Le syndrome post-impérial désigne un ensemble de phénomènes psychologiques, politiques et culturels affectant un pays ou une société après la perte de son empire. Un phénomène qui touche particulièrement la Russie
Le syndrome post-impérial désigne un ensemble de phénomènes psychologiques, politiques et culturels affectant un pays ou une société après la perte de son empire. Avec la Russie, il est nécessaire de dire « les empires » car, dans l’histoire russe, les empires se sont succédé depuis Pierre 1er, dit le Grand, en 1721, jusqu’à Nicolas II dont l’empire s’acheva le 14 septembre 1917, jour de la proclamation de la République russe. Cette république laissa ensuite la place à l’URSS (Union des républiques socialistes soviétiques) qui constitua également un empire dont le territoire était quasiment équivalent en superficie à celui du dernier tsar. Le 25 décembre 1991, le président soviétique Mikhaïl Gorbatchev, huitième et dernier dirigeant de l’URSS, démissionne et transfère ses pouvoirs au président de la Fédération de Russie, Boris Eltsine. Le 26 décembre, le Soviet suprême de l’Union soviétique par la déclaration no 142-N (soit 142-Н en alphabet cyrillique) crée la Communauté des États indépendants (CEI) et reconnaissent officiellement les indépendances, proclamées les mois précédents, des républiques qui composaient l’Union des républiques socialistes soviétiques.
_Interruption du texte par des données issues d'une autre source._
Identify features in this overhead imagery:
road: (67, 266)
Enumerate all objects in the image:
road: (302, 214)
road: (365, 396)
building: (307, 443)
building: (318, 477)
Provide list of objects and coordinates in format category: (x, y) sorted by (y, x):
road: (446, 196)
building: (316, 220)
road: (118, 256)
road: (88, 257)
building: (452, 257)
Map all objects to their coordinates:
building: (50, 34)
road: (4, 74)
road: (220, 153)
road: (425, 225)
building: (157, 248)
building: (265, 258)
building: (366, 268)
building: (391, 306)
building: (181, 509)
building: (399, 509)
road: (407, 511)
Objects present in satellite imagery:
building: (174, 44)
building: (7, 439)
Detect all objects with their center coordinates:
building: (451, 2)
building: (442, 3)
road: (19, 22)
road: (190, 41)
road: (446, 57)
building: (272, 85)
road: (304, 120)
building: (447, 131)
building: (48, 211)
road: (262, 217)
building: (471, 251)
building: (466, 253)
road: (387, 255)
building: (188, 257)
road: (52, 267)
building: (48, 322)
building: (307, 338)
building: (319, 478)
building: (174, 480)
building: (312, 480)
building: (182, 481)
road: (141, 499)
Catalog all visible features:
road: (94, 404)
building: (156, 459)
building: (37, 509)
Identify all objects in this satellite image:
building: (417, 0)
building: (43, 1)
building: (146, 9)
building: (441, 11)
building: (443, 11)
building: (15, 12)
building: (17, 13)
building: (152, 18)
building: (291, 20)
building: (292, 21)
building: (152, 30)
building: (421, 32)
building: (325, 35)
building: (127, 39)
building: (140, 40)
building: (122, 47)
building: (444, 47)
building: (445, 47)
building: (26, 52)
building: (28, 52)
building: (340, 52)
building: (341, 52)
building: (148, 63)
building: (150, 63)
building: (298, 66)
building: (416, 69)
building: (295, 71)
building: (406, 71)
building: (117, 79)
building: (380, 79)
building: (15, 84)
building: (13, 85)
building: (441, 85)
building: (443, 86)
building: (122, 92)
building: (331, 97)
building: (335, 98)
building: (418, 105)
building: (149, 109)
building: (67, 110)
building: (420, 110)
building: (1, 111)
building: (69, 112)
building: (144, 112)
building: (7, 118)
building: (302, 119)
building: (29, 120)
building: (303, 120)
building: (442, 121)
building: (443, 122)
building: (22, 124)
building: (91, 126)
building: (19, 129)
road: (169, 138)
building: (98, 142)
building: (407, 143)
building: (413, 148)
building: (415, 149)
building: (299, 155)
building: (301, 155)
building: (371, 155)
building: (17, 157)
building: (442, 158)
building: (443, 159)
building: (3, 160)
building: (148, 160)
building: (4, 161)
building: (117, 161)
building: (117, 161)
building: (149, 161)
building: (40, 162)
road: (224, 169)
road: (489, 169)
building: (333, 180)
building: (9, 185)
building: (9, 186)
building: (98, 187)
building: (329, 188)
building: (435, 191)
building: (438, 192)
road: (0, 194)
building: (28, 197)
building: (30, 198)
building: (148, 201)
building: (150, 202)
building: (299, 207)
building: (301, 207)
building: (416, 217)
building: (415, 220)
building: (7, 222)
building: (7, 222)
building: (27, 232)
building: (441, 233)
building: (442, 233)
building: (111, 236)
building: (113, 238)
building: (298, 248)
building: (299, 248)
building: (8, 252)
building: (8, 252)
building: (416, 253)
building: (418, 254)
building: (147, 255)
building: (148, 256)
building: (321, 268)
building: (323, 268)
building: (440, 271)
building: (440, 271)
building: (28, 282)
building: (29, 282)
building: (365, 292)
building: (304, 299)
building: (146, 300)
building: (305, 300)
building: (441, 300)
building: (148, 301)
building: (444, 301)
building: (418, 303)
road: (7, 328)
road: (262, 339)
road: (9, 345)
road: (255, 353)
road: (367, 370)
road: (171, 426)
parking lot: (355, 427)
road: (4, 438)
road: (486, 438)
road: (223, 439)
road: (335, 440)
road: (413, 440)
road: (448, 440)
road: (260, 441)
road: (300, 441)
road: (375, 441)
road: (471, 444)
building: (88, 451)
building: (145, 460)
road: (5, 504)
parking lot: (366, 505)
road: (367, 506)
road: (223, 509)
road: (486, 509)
La dissolution de l’URSS est actée. En décembre 2021, Vladimir Poutine, dans un documentaire baptisé « Russie. Nouvelle histoire » décrit la fin de l’URSS comme la « plus grande catastrophe géopolitique du XXe siècle. Après tout, qu’est-ce que l’effondrement de l’Union soviétique ? C’est l’effondrement de la Russie historique sous le nom d’Union soviétique« . Pour V. Poutine, est-ce une simple nostalgie de la grandeur impériale passée ou bien la volonté de reconstitution de l’empire passé ? Ou alors, la nostalgie alimente-t-elle le souhait de reconstitution ?
La nostalgie de l’empire ou l’idéalisation du passé
L’empire russe a toujours été une mosaïque de nationalités sous l’autorité exclusive d’un empereur, d’un César (tsar) avec comme pilier la religion orthodoxe, contrôlé par le souverain au travers du saint synode. La Russie est née d’un empire. Dès le début, l’identité russe s’est structurée dans une idée d’empire qui a précédé le sentiment national. Les empires qui se succèdent sont expansionnistes et cette expansion va durer 300 ans, d’Ivan le Terrible à Pierre le Grand en arrivant, évidemment à Catherine II, princesse allemande devenue impératrice qui annexe la Pologne et, plus durablement encore, la Crimée. Régnant d’une main de fer sur un ensemble « multiethnique », elle va structurer un empire qui ne cesse de s’agrandir. Au 20e siècle, Joseph Staline, après les conférences de Yalta (février 1945), puis de Potsdam (juillet/août 1945) ajoute à l’URSS les pays dits d’Europe centrale. L’empire s’agrandit encore. Vladimir Poutine est sensible à cette grandeur géographique et géopolitique passée. Il a pour modèles, Lénine, Pierre le Grand, Staline et Djerzynski, le fondateur de la Tchéka, l’ancêtre du KGB, et il promeut une vision où se mêle la nostalgie impériale, la continuité historique, l’enracinement idéologique et la justification politique.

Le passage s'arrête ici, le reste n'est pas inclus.